Comparison of Gaussian Splatting via MASt3R vs. SfM-based Methods

By stpete | Published: February 10, 2026

Introduction

In typical pipelines for generating 3D Gaussian Splatting (3DGS) from images, Structure from Motion (SfM) is used to estimate sparse point clouds and camera poses. These are then used as geometric initial values for Gaussian optimization. This design is extremely effective when there is sufficient textural correspondence and viewpoint overlap between images.

However, in cases where viewpoint differences are extreme or data contains many featureless regions, the fundamental assumptions of SfM break down, making it impossible to obtain an initial geometry. This note focuses on this "SfM Failure Regime" and constructs a Gaussian Splatting pipeline using MASt3R—an SfM-free geometry estimation method—as a geometry initializer, comparing it with traditional SfM-based methods.

What is MASt3R?

MASt3R (Multi-view Asymmetric Stereo Transformer) is an SfM-free reconstruction method that directly regresses dense 3D geometry from image pairs without requiring prior info like camera calibration. Unlike traditional SfM, which relies on step-by-step processing (feature extraction, matching, geometric verification), MASt3R uses pre-trained 3D spatial priors to estimate geometric relationships end-to-end.

This design makes MASt3R particularly resilient to typical SfM weaknesses:

Pipeline Configurations

This study compares the following three pipelines:

1. Biplet-COLMAP-GS
2. Biplet-DINO-Aliked-LightGlue-COLMAP-GS
3. Biplet-DINO-MASt3R-Process3-GS

Results & Comparison

Dataset 1: Cyprus (SfM Failure Case)

A dataset of 30 images of ruins with scattered subjects and limited overlap. Result: SfM-based pipelines failed to find sufficient matches and could not generate a 3DGS. The MASt3R-based pipeline successfully generated a 3DGS by providing stable initial geometric values.

[Visual Result: Cyprus Dataset - MASt3R Success]

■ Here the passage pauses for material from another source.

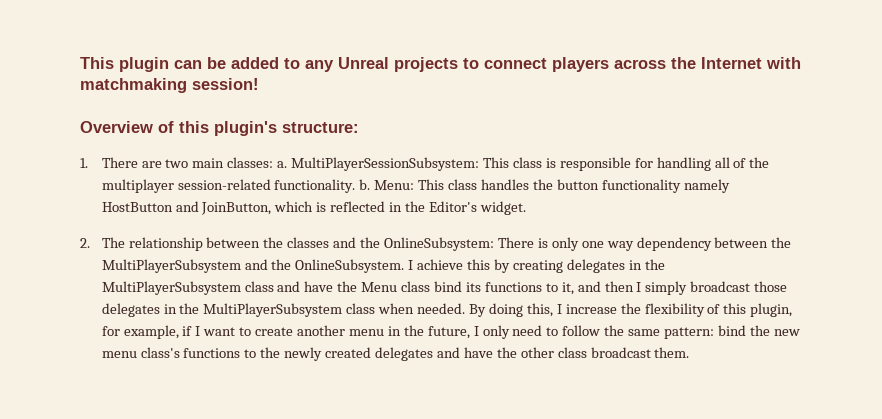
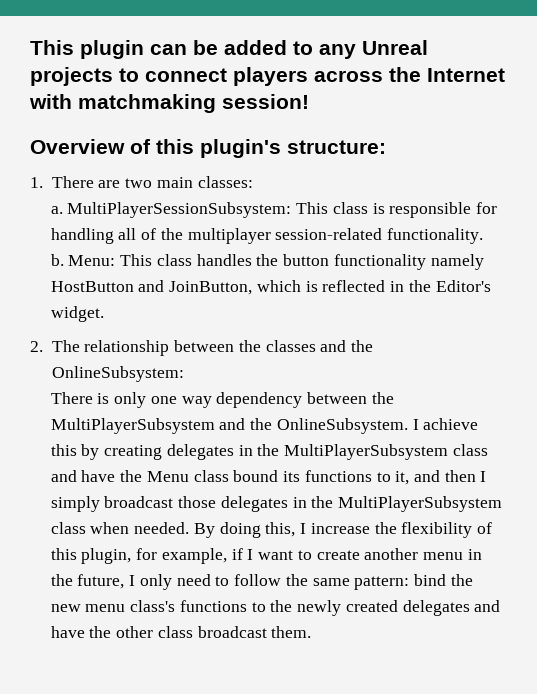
(274, 162) none -> (253, 182) //
(356, 186) none -> (484, 236) //
(495, 244) none -> (184, 374) //
[434,281,463,292] bind -> [233,470,279,482] bound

Dataset 2: Fountain (Standard Case)

A dataset of 30 images with abundant overlap. Result: Both methods succeeded. However, the SfM-based method was slightly superior in terms of geometric precision and texture sharpness due to the high number of correspondence points.

SfM-Based
[Fountain: Sharp Texture]
MASt3R-Based
[Fountain: Reconstructed]

Conclusion

While MASt3R is not a complete "upgrade" to SfM, it serves as an extremely effective geometry initializer for the SfM Failure Regime.

For data with sufficient overlap, traditional SfM remains the superior choice for reconstruction quality. A strategic design that switches between SfM and MASt3R based on data characteristics is essential for future 3DGS pipelines.